#### Task to complete:
Reproduce every one of the lines below, word for word and in the same order.

(Collection entries)
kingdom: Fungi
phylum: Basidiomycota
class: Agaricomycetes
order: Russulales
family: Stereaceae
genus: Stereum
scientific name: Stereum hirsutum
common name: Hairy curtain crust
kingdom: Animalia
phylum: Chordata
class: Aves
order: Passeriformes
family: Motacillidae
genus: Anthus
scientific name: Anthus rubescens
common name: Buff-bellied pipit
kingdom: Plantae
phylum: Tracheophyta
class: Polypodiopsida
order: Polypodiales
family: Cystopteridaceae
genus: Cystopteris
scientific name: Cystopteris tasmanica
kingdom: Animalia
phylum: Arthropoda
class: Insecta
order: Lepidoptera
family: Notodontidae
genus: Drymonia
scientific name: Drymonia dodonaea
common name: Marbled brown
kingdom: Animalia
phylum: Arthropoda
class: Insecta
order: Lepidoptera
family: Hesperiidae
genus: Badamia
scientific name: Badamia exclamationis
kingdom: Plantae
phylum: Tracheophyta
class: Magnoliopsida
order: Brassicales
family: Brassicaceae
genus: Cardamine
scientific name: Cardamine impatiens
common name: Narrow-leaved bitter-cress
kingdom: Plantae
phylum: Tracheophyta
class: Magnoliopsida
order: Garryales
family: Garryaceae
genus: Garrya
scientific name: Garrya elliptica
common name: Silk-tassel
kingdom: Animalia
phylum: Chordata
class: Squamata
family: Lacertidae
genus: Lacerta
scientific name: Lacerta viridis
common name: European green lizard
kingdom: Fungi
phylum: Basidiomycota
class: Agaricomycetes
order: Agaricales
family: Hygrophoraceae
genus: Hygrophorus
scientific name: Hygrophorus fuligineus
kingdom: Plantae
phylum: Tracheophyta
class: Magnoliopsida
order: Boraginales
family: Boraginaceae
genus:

#### Correct result:
kingdom: Fungi
phylum: Basidiomycota
class: Agaricomycetes
order: Russulales
family: Stereaceae
genus: Stereum
scientific name: Stereum hirsutum
common name: Hairy curtain crust
kingdom: Animalia
phylum: Chordata
class: Aves
order: Passeriformes
family: Motacillidae
genus: Anthus
scientific name: Anthus rubescens
common name: Buff-bellied pipit
kingdom: Plantae
phylum: Tracheophyta
class: Polypodiopsida
order: Polypodiales
family: Cystopteridaceae
genus: Cystopteris
scientific name: Cystopteris tasmanica
kingdom: Animalia
phylum: Arthropoda
class: Insecta
order: Lepidoptera
family: Notodontidae
genus: Drymonia
scientific name: Drymonia dodonaea
common name: Marbled brown
kingdom: Animalia
phylum: Arthropoda
class: Insecta
order: Lepidoptera
family: Hesperiidae
genus: Badamia
scientific name: Badamia exclamationis
kingdom: Plantae
phylum: Tracheophyta
class: Magnoliopsida
order: Brassicales
family: Brassicaceae
genus: Cardamine
scientific name: Cardamine impatiens
common name: Narrow-leaved bitter-cress
kingdom: Plantae
phylum: Tracheophyta
class: Magnoliopsida
order: Garryales
family: Garryaceae
genus: Garrya
scientific name: Garrya elliptica
common name: Silk-tassel
kingdom: Animalia
phylum: Chordata
class: Squamata
family: Lacertidae
genus: Lacerta
scientific name: Lacerta viridis
common name: European green lizard
kingdom: Fungi
phylum: Basidiomycota
class: Agaricomycetes
order: Agaricales
family: Hygrophoraceae
genus: Hygrophorus
scientific name: Hygrophorus fuligineus
kingdom: Plantae
phylum: Tracheophyta
class: Magnoliopsida
order: Boraginales
family: Boraginaceae
genus:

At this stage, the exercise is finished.